CloudOps - Monitoring Engineer
ey
Job Description
Your key responsibilities
- Monitor cloud infrastructure and platform health using predefined observability tools
- Acknowledge and validate alerts from monitoring tools and determine the next course of action
- Follow standard operating procedures (SOPs) and runbooks for initial triage before escalating
- Reassign unresolved incidents and requests in ITSM tool to the correct product teams
- Ensure accurate ticket documentation with timestamps, initial analysis, and handoff details
- Communicate clearly with L2/L3 teams and stakeholders to facilitate smooth issue escalation
- Perform shift handovers with detailed updates to ensure continuity in monitoring
Skills and attributes for success
- Basic understanding of cloud services such as AWS (EC2, S3, IAM, Secrets Manager).
- Familiarity with observability tools like Prometheus, Grafana, Datadog, OpenTelemetry (OTEL), Splunk, AWS CloudWatch.
- Ability to strictly follow SOPs and predefined triage steps without deviation.

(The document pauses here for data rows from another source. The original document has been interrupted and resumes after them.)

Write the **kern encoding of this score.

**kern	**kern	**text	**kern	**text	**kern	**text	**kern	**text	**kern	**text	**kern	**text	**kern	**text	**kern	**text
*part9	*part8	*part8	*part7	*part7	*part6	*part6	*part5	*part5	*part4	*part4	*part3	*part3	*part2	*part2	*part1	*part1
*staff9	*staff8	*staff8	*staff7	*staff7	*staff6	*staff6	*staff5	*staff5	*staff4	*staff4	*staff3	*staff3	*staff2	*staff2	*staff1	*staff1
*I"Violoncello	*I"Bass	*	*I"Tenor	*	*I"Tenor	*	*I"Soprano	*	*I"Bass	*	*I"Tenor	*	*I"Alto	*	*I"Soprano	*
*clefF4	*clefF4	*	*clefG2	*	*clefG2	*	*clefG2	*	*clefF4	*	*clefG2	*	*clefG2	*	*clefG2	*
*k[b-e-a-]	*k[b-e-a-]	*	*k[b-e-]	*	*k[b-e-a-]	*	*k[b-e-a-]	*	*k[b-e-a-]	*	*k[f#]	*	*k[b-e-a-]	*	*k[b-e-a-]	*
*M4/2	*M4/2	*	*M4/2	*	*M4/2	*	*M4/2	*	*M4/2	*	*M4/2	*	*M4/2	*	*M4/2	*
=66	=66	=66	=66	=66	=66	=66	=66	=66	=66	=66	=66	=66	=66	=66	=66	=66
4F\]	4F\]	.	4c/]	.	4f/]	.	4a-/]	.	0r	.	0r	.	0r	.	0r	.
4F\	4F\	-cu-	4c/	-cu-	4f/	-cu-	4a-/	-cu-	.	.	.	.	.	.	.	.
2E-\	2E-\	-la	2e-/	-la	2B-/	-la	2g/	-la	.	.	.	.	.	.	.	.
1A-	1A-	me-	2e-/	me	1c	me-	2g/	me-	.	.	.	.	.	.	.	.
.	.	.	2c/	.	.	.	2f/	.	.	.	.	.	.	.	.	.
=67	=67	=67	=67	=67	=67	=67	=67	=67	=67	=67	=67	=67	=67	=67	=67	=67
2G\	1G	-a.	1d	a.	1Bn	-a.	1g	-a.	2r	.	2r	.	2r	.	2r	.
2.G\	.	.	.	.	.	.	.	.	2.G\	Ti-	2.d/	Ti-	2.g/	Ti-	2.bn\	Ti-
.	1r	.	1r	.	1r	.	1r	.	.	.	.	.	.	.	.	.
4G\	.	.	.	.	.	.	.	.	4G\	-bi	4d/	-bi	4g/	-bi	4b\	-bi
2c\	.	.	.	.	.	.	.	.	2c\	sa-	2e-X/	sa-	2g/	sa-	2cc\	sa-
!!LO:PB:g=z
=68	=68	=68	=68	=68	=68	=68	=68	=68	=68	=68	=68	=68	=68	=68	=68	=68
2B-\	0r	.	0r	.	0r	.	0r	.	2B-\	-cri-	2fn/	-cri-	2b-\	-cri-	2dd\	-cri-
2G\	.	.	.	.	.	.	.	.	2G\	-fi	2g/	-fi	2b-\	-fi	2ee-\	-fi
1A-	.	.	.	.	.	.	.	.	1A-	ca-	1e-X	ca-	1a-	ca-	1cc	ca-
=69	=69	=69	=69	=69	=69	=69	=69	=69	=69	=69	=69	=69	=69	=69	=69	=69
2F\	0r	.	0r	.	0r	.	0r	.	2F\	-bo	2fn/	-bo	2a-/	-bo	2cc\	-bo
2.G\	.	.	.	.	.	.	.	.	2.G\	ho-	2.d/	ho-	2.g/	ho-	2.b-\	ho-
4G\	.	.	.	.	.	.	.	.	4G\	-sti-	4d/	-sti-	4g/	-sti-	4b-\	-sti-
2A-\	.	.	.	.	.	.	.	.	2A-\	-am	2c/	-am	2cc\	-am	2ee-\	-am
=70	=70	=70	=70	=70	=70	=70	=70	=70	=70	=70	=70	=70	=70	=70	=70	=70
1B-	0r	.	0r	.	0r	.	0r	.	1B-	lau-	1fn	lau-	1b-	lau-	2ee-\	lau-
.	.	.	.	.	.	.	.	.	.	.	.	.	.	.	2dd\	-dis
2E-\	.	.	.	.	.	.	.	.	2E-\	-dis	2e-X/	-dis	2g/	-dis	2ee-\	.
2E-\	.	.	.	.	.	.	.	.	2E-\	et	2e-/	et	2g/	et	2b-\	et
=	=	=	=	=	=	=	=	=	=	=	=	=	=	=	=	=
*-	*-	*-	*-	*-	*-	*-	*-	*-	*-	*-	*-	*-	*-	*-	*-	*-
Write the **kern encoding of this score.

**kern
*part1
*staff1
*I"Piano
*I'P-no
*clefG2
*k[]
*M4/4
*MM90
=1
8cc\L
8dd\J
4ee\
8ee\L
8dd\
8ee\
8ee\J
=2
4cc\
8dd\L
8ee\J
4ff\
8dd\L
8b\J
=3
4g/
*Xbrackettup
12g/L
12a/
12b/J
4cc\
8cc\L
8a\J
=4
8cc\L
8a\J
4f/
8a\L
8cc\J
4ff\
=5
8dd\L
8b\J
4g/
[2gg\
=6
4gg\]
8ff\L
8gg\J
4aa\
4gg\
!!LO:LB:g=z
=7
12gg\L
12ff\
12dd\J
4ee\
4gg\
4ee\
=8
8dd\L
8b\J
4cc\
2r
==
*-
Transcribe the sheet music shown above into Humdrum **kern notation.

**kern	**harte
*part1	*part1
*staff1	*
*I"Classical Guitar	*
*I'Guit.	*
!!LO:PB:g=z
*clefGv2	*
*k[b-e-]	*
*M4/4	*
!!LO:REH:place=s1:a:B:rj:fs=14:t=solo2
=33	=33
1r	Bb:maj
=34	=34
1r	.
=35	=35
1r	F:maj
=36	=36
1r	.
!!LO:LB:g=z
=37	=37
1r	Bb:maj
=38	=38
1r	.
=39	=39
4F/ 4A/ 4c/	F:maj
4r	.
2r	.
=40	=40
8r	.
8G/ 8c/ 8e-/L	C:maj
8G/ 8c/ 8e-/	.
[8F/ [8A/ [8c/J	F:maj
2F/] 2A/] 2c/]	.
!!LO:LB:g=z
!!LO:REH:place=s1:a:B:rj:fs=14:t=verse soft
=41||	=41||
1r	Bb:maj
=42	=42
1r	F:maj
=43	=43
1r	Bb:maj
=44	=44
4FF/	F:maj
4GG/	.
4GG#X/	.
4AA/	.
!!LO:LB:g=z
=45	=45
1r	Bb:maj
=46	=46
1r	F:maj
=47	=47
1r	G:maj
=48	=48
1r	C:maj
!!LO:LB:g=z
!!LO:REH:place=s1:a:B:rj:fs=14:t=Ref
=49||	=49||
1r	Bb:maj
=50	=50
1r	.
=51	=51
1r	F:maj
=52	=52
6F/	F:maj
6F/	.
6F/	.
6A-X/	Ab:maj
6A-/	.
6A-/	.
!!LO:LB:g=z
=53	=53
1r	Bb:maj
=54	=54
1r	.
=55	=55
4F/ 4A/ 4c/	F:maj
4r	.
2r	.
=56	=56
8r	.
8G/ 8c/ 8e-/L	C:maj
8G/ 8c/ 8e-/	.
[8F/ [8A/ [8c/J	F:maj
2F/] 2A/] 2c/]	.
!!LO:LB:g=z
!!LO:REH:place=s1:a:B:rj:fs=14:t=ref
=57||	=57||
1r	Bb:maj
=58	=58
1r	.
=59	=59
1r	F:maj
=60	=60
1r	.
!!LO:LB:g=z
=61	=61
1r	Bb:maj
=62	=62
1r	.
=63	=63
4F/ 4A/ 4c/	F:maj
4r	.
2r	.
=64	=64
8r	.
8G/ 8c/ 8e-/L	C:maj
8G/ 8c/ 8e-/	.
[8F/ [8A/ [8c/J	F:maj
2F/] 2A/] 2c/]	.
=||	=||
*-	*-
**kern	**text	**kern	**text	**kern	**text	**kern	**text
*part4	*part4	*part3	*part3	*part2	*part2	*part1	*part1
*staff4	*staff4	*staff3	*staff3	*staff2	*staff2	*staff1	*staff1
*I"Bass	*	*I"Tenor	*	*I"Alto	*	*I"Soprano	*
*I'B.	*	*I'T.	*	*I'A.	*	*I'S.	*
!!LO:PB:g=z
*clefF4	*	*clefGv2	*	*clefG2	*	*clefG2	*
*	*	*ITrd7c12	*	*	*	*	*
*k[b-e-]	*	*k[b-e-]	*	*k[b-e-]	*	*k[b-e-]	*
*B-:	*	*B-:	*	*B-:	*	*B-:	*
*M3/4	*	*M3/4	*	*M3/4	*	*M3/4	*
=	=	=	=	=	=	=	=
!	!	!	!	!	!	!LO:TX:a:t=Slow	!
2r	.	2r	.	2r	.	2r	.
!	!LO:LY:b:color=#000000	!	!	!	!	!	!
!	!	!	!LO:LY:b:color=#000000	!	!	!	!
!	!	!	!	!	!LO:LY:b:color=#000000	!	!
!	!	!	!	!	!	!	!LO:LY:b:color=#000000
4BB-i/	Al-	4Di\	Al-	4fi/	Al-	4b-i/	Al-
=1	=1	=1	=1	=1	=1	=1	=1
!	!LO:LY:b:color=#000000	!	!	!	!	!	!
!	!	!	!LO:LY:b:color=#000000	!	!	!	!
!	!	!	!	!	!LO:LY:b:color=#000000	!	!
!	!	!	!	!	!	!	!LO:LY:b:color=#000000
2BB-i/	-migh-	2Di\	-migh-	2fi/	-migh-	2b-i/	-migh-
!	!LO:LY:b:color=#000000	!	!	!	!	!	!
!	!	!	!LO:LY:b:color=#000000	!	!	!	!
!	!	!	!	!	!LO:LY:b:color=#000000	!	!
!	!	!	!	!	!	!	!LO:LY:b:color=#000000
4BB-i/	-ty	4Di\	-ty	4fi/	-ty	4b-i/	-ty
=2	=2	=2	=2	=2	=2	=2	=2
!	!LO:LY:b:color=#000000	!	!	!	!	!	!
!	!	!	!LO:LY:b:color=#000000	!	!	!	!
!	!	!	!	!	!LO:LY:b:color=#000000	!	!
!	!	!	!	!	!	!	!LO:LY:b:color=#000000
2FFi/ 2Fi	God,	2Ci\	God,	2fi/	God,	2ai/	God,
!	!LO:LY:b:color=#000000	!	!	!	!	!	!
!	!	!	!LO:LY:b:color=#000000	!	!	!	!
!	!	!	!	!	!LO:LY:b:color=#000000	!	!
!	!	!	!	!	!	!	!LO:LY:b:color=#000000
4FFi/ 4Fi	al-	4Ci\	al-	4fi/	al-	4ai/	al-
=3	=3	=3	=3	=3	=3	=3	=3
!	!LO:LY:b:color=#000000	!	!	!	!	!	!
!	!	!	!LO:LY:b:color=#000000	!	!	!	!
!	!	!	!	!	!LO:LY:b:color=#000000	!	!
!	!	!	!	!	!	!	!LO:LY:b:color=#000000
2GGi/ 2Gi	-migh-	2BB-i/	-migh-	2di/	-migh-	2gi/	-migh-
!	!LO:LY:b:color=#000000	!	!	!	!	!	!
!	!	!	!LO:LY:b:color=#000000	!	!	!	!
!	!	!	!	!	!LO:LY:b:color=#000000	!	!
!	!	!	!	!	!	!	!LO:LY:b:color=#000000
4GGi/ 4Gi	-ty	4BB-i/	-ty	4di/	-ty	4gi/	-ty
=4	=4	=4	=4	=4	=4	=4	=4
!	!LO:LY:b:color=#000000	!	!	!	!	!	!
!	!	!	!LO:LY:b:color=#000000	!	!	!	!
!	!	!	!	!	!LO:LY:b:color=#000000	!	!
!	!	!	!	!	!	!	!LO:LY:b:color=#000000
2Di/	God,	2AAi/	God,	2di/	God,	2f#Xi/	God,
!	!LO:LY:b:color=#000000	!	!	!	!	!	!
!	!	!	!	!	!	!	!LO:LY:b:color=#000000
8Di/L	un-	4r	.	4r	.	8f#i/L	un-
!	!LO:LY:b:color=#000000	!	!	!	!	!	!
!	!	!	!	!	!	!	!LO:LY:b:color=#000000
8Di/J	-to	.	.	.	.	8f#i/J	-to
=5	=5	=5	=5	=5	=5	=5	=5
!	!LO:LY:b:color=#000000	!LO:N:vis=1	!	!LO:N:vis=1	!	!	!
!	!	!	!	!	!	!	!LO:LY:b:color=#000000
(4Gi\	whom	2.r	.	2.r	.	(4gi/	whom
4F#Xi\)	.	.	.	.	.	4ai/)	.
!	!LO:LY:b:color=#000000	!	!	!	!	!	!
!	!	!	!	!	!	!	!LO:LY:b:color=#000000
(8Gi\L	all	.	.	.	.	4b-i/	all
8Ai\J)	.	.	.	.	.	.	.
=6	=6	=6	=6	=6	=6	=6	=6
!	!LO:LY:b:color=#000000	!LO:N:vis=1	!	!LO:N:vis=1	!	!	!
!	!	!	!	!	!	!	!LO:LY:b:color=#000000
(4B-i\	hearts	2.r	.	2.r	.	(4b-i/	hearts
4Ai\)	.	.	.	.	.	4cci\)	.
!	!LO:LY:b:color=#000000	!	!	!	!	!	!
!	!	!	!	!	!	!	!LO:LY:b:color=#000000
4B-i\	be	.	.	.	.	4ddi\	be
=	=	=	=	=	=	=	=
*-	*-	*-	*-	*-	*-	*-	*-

- Strong attention to detail for accurate documentation and handoffs.
- Good communication skills to effectively collaborate with L3 teams and stakeholders
To qualify for the role, you must have
- 0-2 years of experience in cloud infrastructure or application monitoring.
- Basic understanding of cloud platform - AWS and operating systems (Windows/Linux).
- Knowledge of monitoring tools like Azure Monitor, AWS CloudWatch, or third-party tools such as New Relic, Datadog, or Grafana.
- Experience working with ITSM tools.
- Basic knowledge of DevOps tools such as Jenkins, Kubernetes, and Git.